## Work request
Return the records exactly as they are.

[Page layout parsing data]
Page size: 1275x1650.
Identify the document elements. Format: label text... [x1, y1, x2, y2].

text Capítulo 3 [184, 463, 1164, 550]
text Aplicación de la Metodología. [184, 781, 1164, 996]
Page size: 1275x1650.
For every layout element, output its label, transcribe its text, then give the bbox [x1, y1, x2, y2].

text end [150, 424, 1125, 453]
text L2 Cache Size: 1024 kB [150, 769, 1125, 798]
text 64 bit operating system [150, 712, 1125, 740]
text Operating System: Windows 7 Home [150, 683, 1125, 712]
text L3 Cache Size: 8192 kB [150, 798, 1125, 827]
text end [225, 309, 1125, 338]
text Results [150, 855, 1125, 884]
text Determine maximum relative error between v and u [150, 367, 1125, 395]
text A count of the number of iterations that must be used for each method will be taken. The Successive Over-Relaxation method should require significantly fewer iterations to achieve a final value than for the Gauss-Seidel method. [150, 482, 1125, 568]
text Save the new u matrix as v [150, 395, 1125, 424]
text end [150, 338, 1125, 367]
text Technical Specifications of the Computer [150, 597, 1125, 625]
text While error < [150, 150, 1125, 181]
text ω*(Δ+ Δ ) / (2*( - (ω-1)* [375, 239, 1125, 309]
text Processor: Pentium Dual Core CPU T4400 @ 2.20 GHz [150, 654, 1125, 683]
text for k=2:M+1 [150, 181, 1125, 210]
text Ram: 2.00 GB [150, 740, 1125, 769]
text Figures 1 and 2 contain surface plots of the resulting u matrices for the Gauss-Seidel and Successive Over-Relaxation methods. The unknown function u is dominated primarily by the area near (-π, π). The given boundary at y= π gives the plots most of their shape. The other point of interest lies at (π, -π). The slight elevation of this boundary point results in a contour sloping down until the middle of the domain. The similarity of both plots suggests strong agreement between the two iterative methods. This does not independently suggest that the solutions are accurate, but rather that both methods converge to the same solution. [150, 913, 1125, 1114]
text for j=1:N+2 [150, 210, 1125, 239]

## Solution to this problem
Page size: 1275x1650.
Identify the document elements. Format: label text... [x1, y1, x2, y2].

text Capítulo 3 [184, 463, 1164, 550]
text Aplicación de la Metodología. [184, 781, 1164, 996]
Page size: 1275x1650.
For every layout element, output its label, transcribe its text, then give the bbox [x1, y1, x2, y2].

text end [150, 424, 1125, 453]
text L2 Cache Size: 1024 kB [150, 769, 1125, 798]
text 64 bit operating system [150, 712, 1125, 740]
text Operating System: Windows 7 Home [150, 683, 1125, 712]
text L3 Cache Size: 8192 kB [150, 798, 1125, 827]
text end [225, 309, 1125, 338]
text Results [150, 855, 1125, 884]
text Determine maximum relative error between v and u [150, 367, 1125, 395]
text A count of the number of iterations that must be used for each method will be taken. The Successive Over-Relaxation method should require significantly fewer iterations to achieve a final value than for the Gauss-Seidel method. [150, 482, 1125, 568]
text Save the new u matrix as v [150, 395, 1125, 424]
text end [150, 338, 1125, 367]
text Technical Specifications of the Computer [150, 597, 1125, 625]
text While error < [150, 150, 1125, 181]
text ω*(Δ+ Δ ) / (2*( - (ω-1)* [375, 239, 1125, 309]
text Processor: Pentium Dual Core CPU T4400 @ 2.20 GHz [150, 654, 1125, 683]
text for k=2:M+1 [150, 181, 1125, 210]
text Ram: 2.00 GB [150, 740, 1125, 769]
text Figures 1 and 2 contain surface plots of the resulting u matrices for the Gauss-Seidel and Successive Over-Relaxation methods. The unknown function u is dominated primarily by the area near (-π, π). The given boundary at y= π gives the plots most of their shape. The other point of interest lies at (π, -π). The slight elevation of this boundary point results in a contour sloping down until the middle of the domain. The similarity of both plots suggests strong agreement between the two iterative methods. This does not independently suggest that the solutions are accurate, but rather that both methods converge to the same solution. [150, 913, 1125, 1114]
text for j=1:N+2 [150, 210, 1125, 239]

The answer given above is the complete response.